A Polícia Civil de Mato Grosso do Sul instaurou inquérito para apurar um esquema de fraudes que teria causado prejuízo milionário a pecuaristas do Estado. As investigações apontam para a prática de golpes envolvendo a compra de gado com cheques sem fundo, confissões de dívida não quitadas, recebimento de valores antecipados por animais que não foram entregues, além de inadimplência em confinamentos e parcerias do tipo “boitel”.
O principal investigado é Guilherme da Silva Pereira, de 33 anos, que se apresentava como pecuarista para adquirir animais em leilões, firmar contratos de confinamento e fechar negociações no mercado bovino. Após receber os animais ou valores adiantados, ele teria deixado de cumprir os pagamentos e, atualmente, não é localizado pela Justiça para responder às ações movidas pelas vítimas.

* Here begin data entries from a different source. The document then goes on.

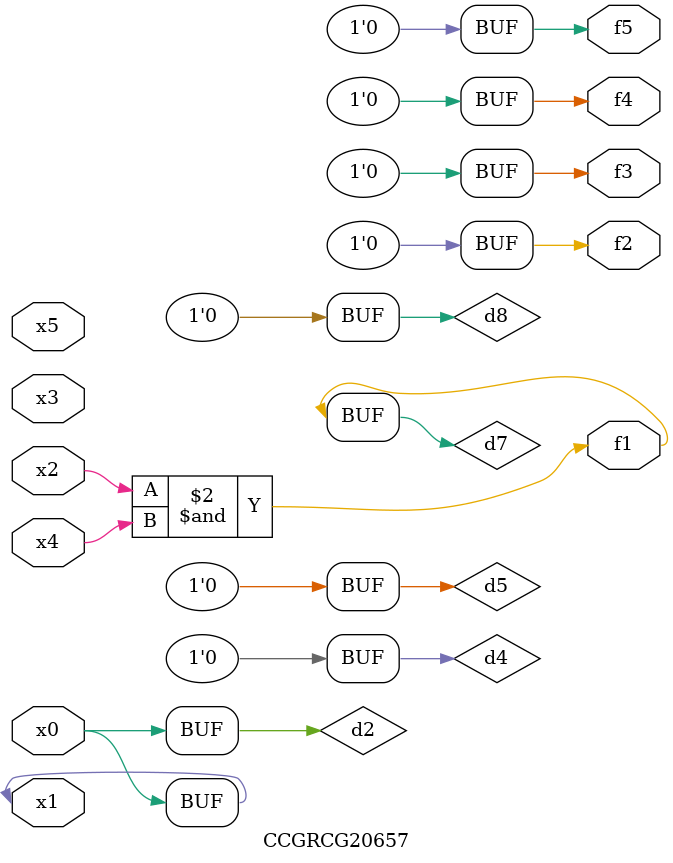
<source format=v>
module CCGRCG20657(
	input x0, x1, x2, x3, x4, x5,
	output f1, f2, f3, f4, f5
);

	wire d1, d2, d3, d4, d5, d6, d7, d8, d9;

	nand (d1, x1);
	buf (d2, x0, x1);
	nand (d3, x2, x4);
	and (d4, d1, d2);
	and (d5, d1, d2);
	nand (d6, d1, d3);
	not (d7, d3);
	xor (d8, d5);
	nor (d9, d5, d6);
	assign f1 = d7;
	assign f2 = d8;
	assign f3 = d8;
	assign f4 = d8;
	assign f5 = d8;
endmodule

</source>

De acordo com informações preliminares reunidas no inquérito da Delegacia Especializada de Repressão aos Crimes de Defraudações, Falsificações, Falimentares e Fazendários (Dedfaz), o prejuízo total ultrapassa R$ 8 milhões. O delegado Carlos Eduardo Trevelin Millan afirma que a maioria dos fatos ocorreu entre janeiro e maio de 2025, período em que teriam sido realizadas diversas negociações fraudulentas no mercado de gado bovino, atingindo produtores rurais em diferentes regiões do Estado. Os crimes investigados incluem estelionato, ocultação de bens e lavagem de dinheiro.
Além das dívidas com pecuaristas e empresas de confinamento, o investigado também acumula débitos junto a instituições financeiras, principalmente cooperativas de crédito. Há cobranças que somam cerca de R$ 500 mil referentes a empréstimos não quitados, além de dívidas de cartões de crédito e outros valores menores em aberto.

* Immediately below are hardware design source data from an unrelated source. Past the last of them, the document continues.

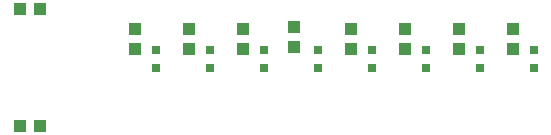
<source format=gtp>
%FSDAX24Y24*%
%MOIN*%
%SFA1B1*%

%IPPOS*%
%ADD13R,0.043307X0.039370*%
%ADD14R,0.031496X0.031496*%
%ADD15R,0.039370X0.043307*%
%LNpcb_controlboard-1*%
%LPD*%
G54D13*
X002545Y008270D03*
X003214D03*
X002545Y004370D03*
X003214D03*
G54D14*
X007080Y006906D03*
Y006315D03*
X008880Y006906D03*
Y006315D03*
X010680Y006906D03*
Y006315D03*
X012480Y006906D03*
Y006315D03*
X014280Y006906D03*
Y006315D03*
X016080Y006906D03*
Y006315D03*
X017880Y006906D03*
Y006315D03*
X019680Y006906D03*
Y006315D03*
G54D15*
X006380Y006935D03*
Y007604D03*
X008180Y006935D03*
Y007604D03*
X009980Y006935D03*
Y007604D03*
X011700Y006985D03*
Y007654D03*
X013580Y006935D03*
Y007604D03*
X015380Y006935D03*
Y007604D03*
X017180Y006935D03*
Y007604D03*
X018980Y006935D03*
Y007604D03*
M02*
</source>
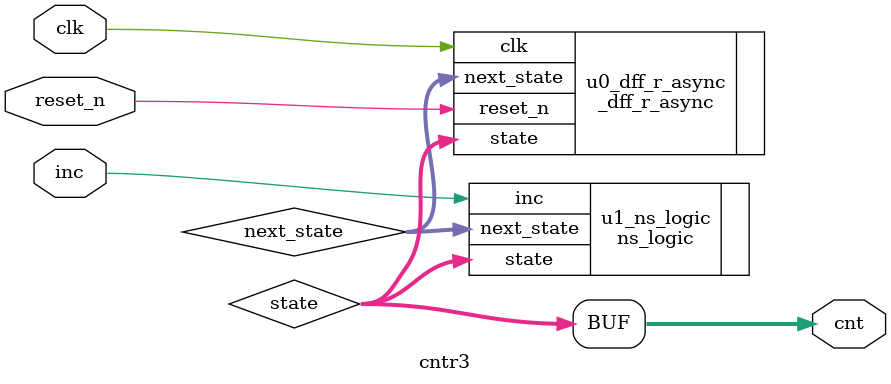
<source format=v>
module cntr3(clk, reset_n, inc, cnt);
	input clk, reset_n, inc;
	output [1:0] cnt;
	
	// 00 = 0
	// 01 = 1
	// 10 = 2	
	wire [1:0] state, next_state;
	
	_dff_r_async u0_dff_r_async(.clk(clk), .reset_n(reset_n), .next_state(next_state), .state(state));
	ns_logic u1_ns_logic(.state(state), .inc(inc), .next_state(next_state));
	
	// generate output
	assign cnt[1] = state[1];
	assign cnt[0] = state[0];
endmodule

</source>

O modo de atuação atribuído a Guilherme era baseado na chamada alavancagem: ele realizava grandes compras de animais e tentava quitar compromissos com recursos obtidos em revendas dos mesmos lotes. Enquanto isso, mantinha o gado em confinamentos e boitéis, onde também deixava dívidas acumuladas.
Nos processos judiciais, constam diferentes endereços associados ao investigado, em Campo Grande e Aquidauana. Apesar das tentativas, oficiais de Justiça não conseguiram localizá-lo. Em mais de uma dezena de ações, não houve apreensão de bens como veículos, propriedades rurais ou valores relevantes em contas bancárias.
Entre os casos detalhados no inquérito, está o de um pecuarista que vendeu 300 animais por R$ 866,5 mil, pagos com cheque sem fundos. Após o vendedor ser orientado a não apresentar o cheque, a dívida foi renegociada em R$ 896 mil, parcelada em seis vezes, mas nenhuma parcela foi quitada. A partir desse episódio, a vítima identificou uma prática recorrente de negociações fraudulentas atribuídas ao investigado.
As apurações também apontam prejuízos que variam de dezenas de milhares a mais de R$ 1,5 milhão por vítima, envolvendo cheques sem fundos, adiantamentos por gado não entregue, contratos de boitel inadimplentes e parcerias pecuárias não honradas. Empresas de confinamento e produtores rurais de diferentes regiões do Estado constam entre os prejudicados. A Polícia Civil segue reunindo documentos, depoimentos e informações financeiras para dimensionar o alcance do esquema e identificar possíveis outros envolvidos ou novas vítimas.